:: Selection ::
1 July 2010 | by Peter Milsom

A blind spot

Many Christians expect to find a gospel church wherever they go in the world. This expectation may be based on an assumption that most, if not all, of the world has been evangelised. So it is a real inconvenience if we are on holiday and can’t find a church to attend on Sunday where the Bible is preached. The fact that in many parts of the UK and Europe churches do not exist underlines the importance of church planting.

We have a mission blind spot. We work hard in evangelising our local community and also play our part in supporting cross-cultural missionaries around the world, but we may give little serious thought to the spiritual needs of urban and rural communities in Wales.

Many communities in Wales have no Bible-based, gospel proclaiming, local church. It is not uncommon to have to travel twenty miles or more to find such a church. The churches that do exist are usually small, with just enough people and finance to keep the work going, but with little extra resources to reach out to communities nearby with no gospel church.

It would be a mistake to think that these small churches lack serious commitment to the work of the Kingdom. For example, there are twelve churches in North Wales in the Associating Evangelical Churches of Wales (AECW) with a total membership of 450 and they support twelve full-time pastors.

Some of our smaller churches are, however, very vulnerable. In recent years two small evangelical churches in Cardiff have closed. Other churches are struggling to keep going. In addition to church planting we need to be strengthening smaller churches by getting alongside them and helping them. If an evangelical church closes it may be many years before another gospel witness is established in that community.

It may be helpful to consider two important aspects of church planting or church strengthening ministry.

Where will the money come from?

It is generally assumed that we don’t have the financial resources to support men in pioneer ministry, but this is not the case. As churches we are actively engaged in the support of cross-cultural missionaries around the world. Churches and Christians working together can provide the financial support these missionaries need in order to fulfil their ministries. The same principles can be applied to supporting church planters in Wales.

Some years ago AECW churches were challenged to face up to the demands of church planting in Wales. If the 3,000 members of AECW churches in Wales each contributed £50 per year, or £1 per week, to such ministry this would provide an annual fund of £190,000, including gift aid. Over ten years this would amount to nearly £2 million. This would be sufficient to fully or partially support a succession of pioneer workers. As the new causes became self-supporting the level of subsidy would decrease, freeing resources for other workers to receive support. Sadly, we have not really faced up to this challenge.

There is, however, one encouraging example of how this might work. From the time The Bay Church in Cardiff began in 2003 it has been possible for Ian Parry to give himself full-time to the work. At the beginning there were only two families committed to the work and it was twelve months before the first members were received. Christians and churches in Wales, and beyond, caught the vision for this new work and sent one-off and regular gifts to provide support of the pastor and all other costs involved in a pioneer ministry. As The Bay Church has become established the level of outside support has decreased and the church has been able to support itself. In the past two years a lady church worker, Nicola Edkins, has joined the church, made possible by partnership with Grace Baptist Mission. This pattern could be repeated in other places.

Where will the men come from?

In my experience very few men feel called to pioneer ministry. Most men feel called to a settled pastorate. It may also be assumed that church planting ministry requires very different qualities from a settled pastoral ministry, but I am not convinced this is the case. The focus and the challenges may be different but the same qualities are required in both situations.
:::
- Exercises -
1. How would the sentence "Most men feel called to a settled pastorate." from the church planting article read in Spanish?
2. Can you pull out the entries from the line with "Identify features in" to the line with "building: (98, 507)", both lines included, and copy them unchanged?
The entries come from a source unrelated to the article on church planting in Wales.
:: Records to use ::
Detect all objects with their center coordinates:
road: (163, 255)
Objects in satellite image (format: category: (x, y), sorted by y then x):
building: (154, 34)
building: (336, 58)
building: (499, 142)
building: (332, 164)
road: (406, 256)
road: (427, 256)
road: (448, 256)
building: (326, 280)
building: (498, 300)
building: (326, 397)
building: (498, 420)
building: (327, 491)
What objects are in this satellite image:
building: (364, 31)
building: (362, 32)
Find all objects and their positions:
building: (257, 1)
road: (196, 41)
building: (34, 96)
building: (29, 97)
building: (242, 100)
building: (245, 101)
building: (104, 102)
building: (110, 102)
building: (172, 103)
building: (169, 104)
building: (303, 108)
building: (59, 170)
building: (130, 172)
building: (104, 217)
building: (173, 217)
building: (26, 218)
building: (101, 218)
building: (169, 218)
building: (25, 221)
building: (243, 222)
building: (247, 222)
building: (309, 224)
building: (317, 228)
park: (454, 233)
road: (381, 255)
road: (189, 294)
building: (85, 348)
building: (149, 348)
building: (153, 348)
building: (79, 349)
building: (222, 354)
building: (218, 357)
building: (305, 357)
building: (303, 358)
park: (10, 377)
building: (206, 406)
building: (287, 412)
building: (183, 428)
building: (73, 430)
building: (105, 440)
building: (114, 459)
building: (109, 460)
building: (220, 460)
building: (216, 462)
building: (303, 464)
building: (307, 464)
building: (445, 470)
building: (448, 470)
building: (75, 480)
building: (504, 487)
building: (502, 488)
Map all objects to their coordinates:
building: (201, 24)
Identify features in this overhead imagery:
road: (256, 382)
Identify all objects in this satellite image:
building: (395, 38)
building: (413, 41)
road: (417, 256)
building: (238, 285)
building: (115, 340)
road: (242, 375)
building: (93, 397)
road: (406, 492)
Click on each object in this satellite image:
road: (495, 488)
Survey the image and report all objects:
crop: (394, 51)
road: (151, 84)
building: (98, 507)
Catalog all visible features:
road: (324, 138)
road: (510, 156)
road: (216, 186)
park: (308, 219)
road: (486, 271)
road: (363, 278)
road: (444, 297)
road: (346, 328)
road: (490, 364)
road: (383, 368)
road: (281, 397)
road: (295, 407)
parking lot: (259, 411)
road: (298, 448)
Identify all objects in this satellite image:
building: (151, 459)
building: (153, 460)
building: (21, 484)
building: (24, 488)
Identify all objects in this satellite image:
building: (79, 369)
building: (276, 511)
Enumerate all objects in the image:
:::
- Exercise results -
1. La mayoría de los hombres se sienten llamados a un pastorado estable.

2.
Identify features in this overhead imagery:
road: (256, 382)
Identify all objects in this satellite image:
building: (395, 38)
building: (413, 41)
road: (417, 256)
building: (238, 285)
building: (115, 340)
road: (242, 375)
building: (93, 397)
road: (406, 492)
Click on each object in this satellite image:
road: (495, 488)
Survey the image and report all objects:
crop: (394, 51)
road: (151, 84)
building: (98, 507)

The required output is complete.